Required work -> Every record is to be printed exactly as written; pictures are to be omitted.

Available records ->
'''
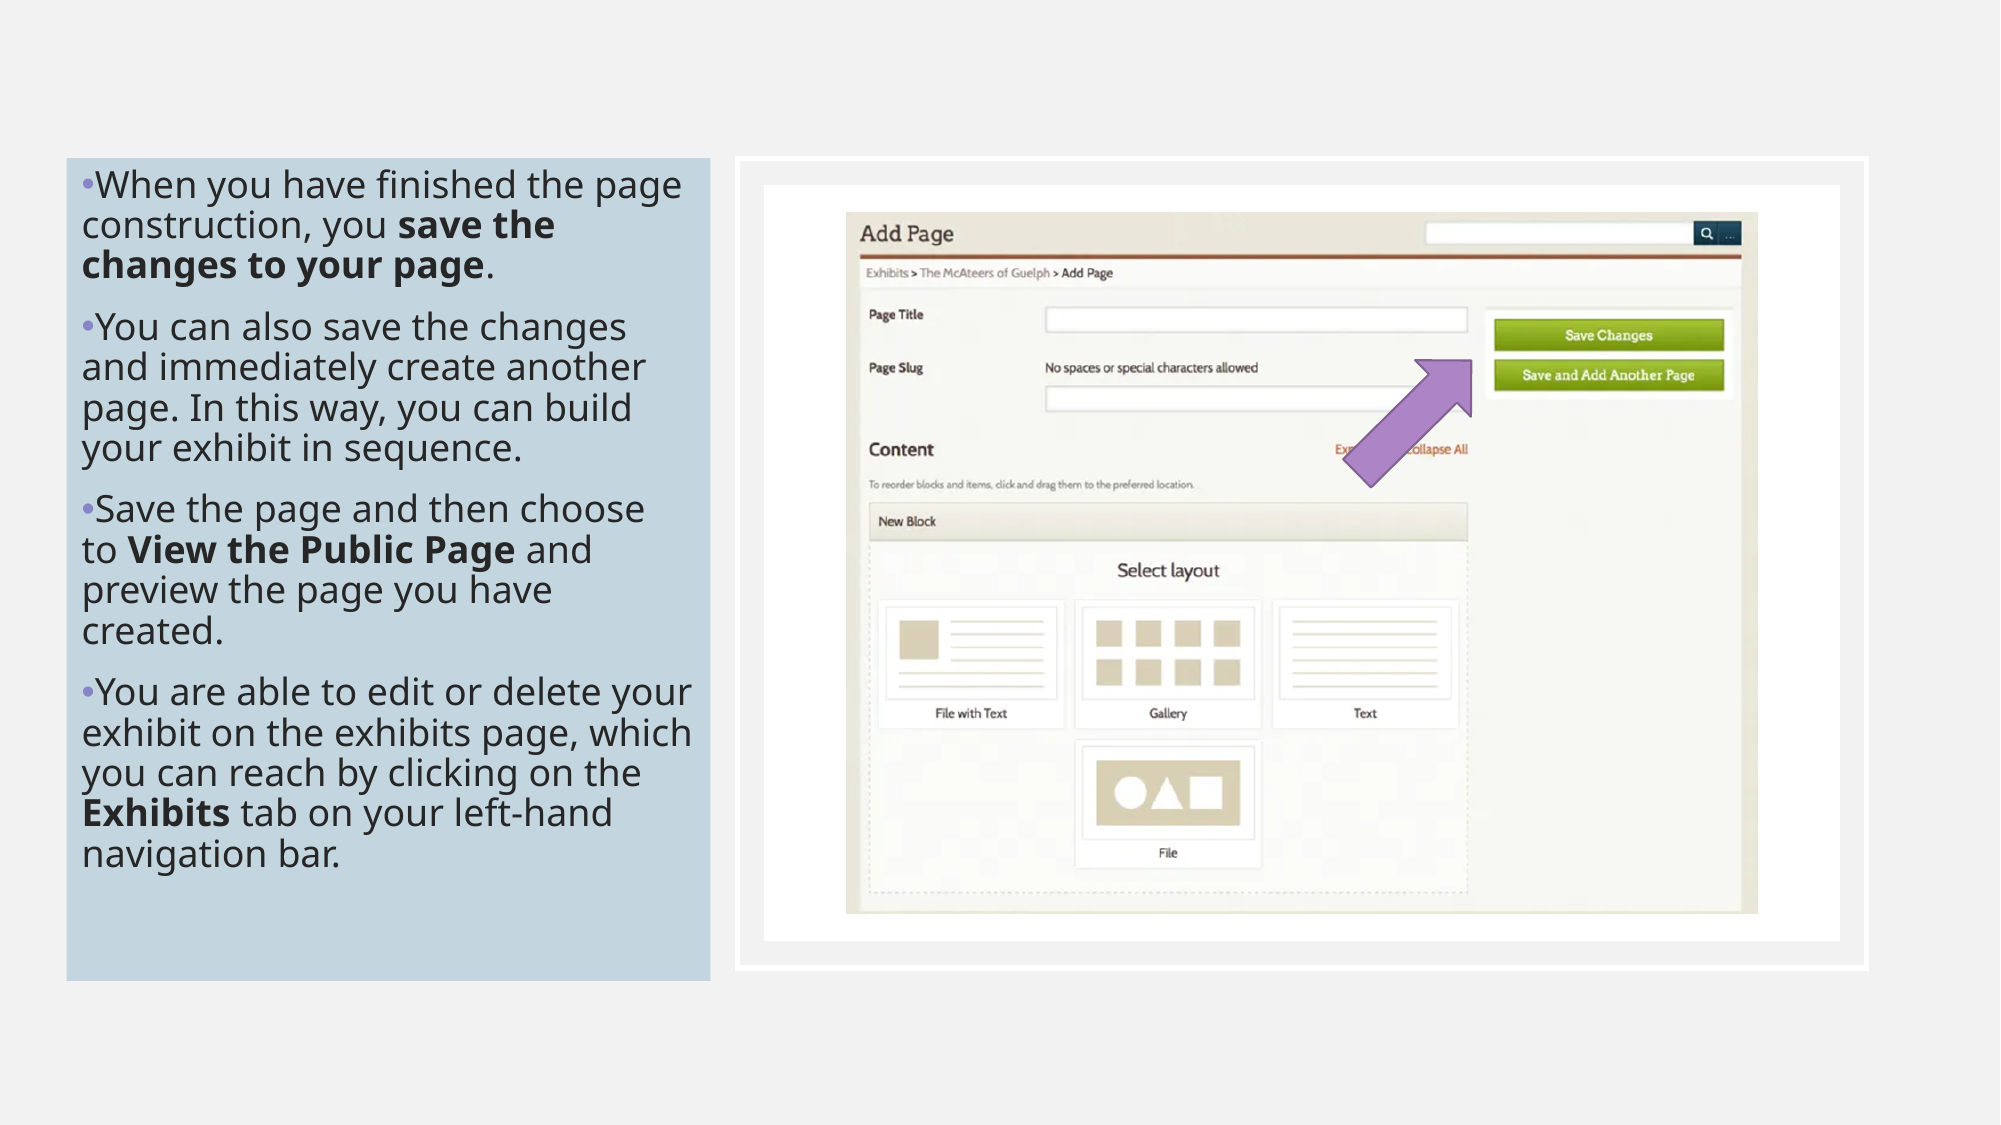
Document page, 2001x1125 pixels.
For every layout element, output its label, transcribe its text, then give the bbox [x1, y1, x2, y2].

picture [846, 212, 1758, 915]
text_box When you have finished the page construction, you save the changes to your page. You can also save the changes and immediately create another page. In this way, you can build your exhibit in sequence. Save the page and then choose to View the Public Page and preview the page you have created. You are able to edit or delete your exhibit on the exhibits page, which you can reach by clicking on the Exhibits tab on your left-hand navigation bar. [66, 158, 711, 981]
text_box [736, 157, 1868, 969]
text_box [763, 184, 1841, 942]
'''
Result below ->
Document page, 2001x1125 pixels.
For every layout element, output its label, transcribe its text, then give the bbox [x1, y1, x2, y2].

picture [846, 212, 1758, 915]
text_box When you have finished the page construction, you save the changes to your page. You can also save the changes and immediately create another page. In this way, you can build your exhibit in sequence. Save the page and then choose to View the Public Page and preview the page you have created. You are able to edit or delete your exhibit on the exhibits page, which you can reach by clicking on the Exhibits tab on your left-hand navigation bar. [66, 158, 711, 981]
text_box [736, 157, 1868, 969]
text_box [763, 184, 1841, 942]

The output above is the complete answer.